[TEXT SHOWN]

SCC-DFTB Parameters for Fe-C Interactions

We present an optimized density-functional tight-binding (DFTB) parameterization for iron-based complexes based on the popular trans3d set of parameters. The transferability of the original and optimized parameterizations is assessed using a set of SO iron complexes, which include carbonyl, cyanide, polypyridine, and cyclometalated ligands. DFTB-optimized structures predicted using the trans3d parameters show a good agreement with both experimental crystal geometries and density functional theory (DFT)-optimized structures for Fe-N bond lengths. Conversely, Fe-C bond lengths are systematically overestimated. We improve the accuracy of Fe-C interactions by truncating the Fe-O repulsive potential and reparameterizing the Fe-C repulsive potential using a training set of six isolated iron complexes. The new trans3d*-LANLFeC parameter set can produce accurate Fe-C bond lengths in both geometry optimizations and molecular dynamics (MD) simulations, without significantly affecting the accuracy of Fe-N bond lengths. Moreover, the potential energy curves of Fe-C interactions are considerably improved. This improved parameterization may open the door to accurate MD simulations at the DFTB level of theory for large systems containing iron complexes, such as sensitizer-semiconductor assemblies in dye-sensitized solar cells, that are not easily accessible with DFT approaches because of the large number of atoms.

[/TEXT SHOWN]
[EXCERPTED DATA]

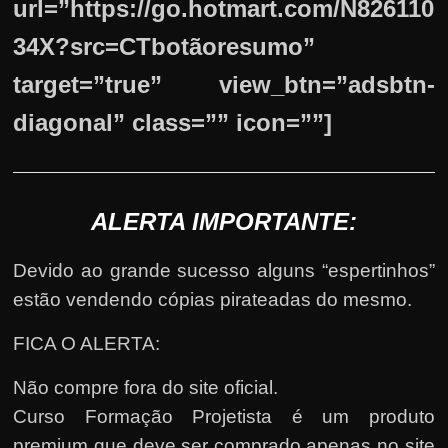
url=”https://go.hotmart.com/N826110
34X?src=CTbotãoresumo”
target=”true” view_btn=”adsbtn-
diagonal” class=”” icon=””]
ALERTA IMPORTANTE:
Devido ao grande sucesso alguns “espertinhos”
estão vendendo cópias pirateadas do mesmo.
FICA O ALERTA:
Não compre fora do site oficial.
Curso Formação Projetista é um produto
premium que deve ser comprado apenas no site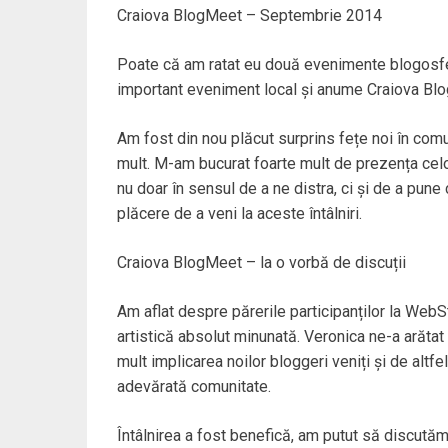
Craiova BlogMeet – Septembrie 2014
Poate că am ratat eu două evenimente blogosferic
important eveniment local și anume Craiova Bl
Am fost din nou plăcut surprins fețe noi în com
mult. M-am bucurat foarte mult de prezența cel
nu doar în sensul de a ne distra, ci și de a pune
plăcere de a veni la aceste întâlniri.
Craiova BlogMeet – la o vorbă de discuții
Am aflat despre părerile participanților la WebS
artistică absolut minunată. Veronica ne-a arăta
mult implicarea noilor bloggeri veniți și de al
adevărată comunitate.
Întâlnirea a fost benefică, am putut să discută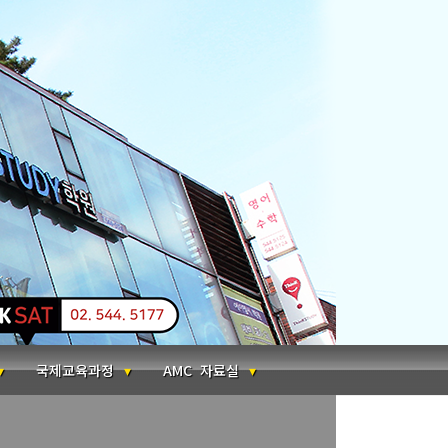
국제교육과정
AMC 자료실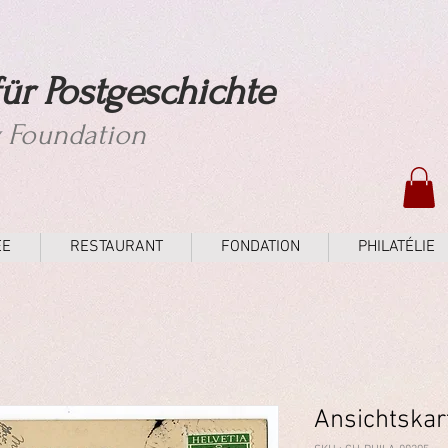
ür Postgeschichte
y Foundation
ÉE
RESTAURANT
FONDATION
PHILATÉLIE
Ansichtskar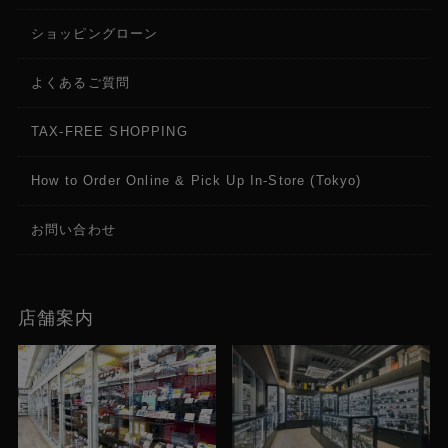
ショッピングローン
よくあるご質問
TAX-FREE SHOPPING
How to Order Online & Pick Up In-Store (Tokyo)
お問い合わせ
店舗案内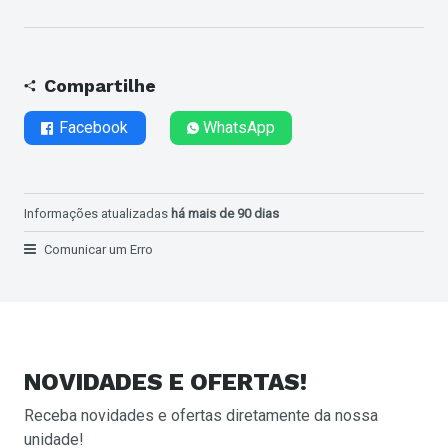
Compartilhe
Facebook
WhatsApp
Informações atualizadas
há mais de 90 dias
Comunicar um Erro
NOVIDADES E OFERTAS!
Receba novidades e ofertas diretamente da nossa
unidade!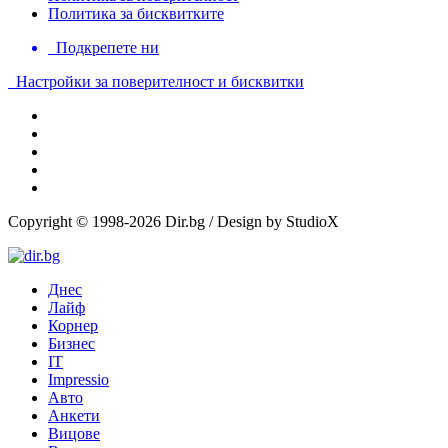
Политика за бисквитките
Подкрепете ни
Настройки за поверителност и бисквитки
Copyright © 1998-2026 Dir.bg / Design by StudioX
Днес
Лайф
Корнер
Бизнес
IT
Impressio
Авто
Анкети
Вицове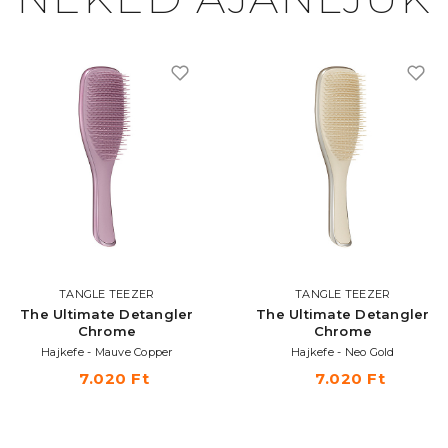
TANGLE TEEZER
TANGLE TEEZER
The Ultimate Detangler
The Ultimate Detangler
Chrome
Chrome
Hajkefe - Mauve Copper
Hajkefe - Neo Gold
7.020 Ft
7.020 Ft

[/EXCERPTED DATA]

§ **WORK TASK**
In the text on SCC-DFTB parameters for Fe-C interactions, what is the name of the new parameter set?

§ **SOLUTION BELOW**
trans3d*-LANLFeC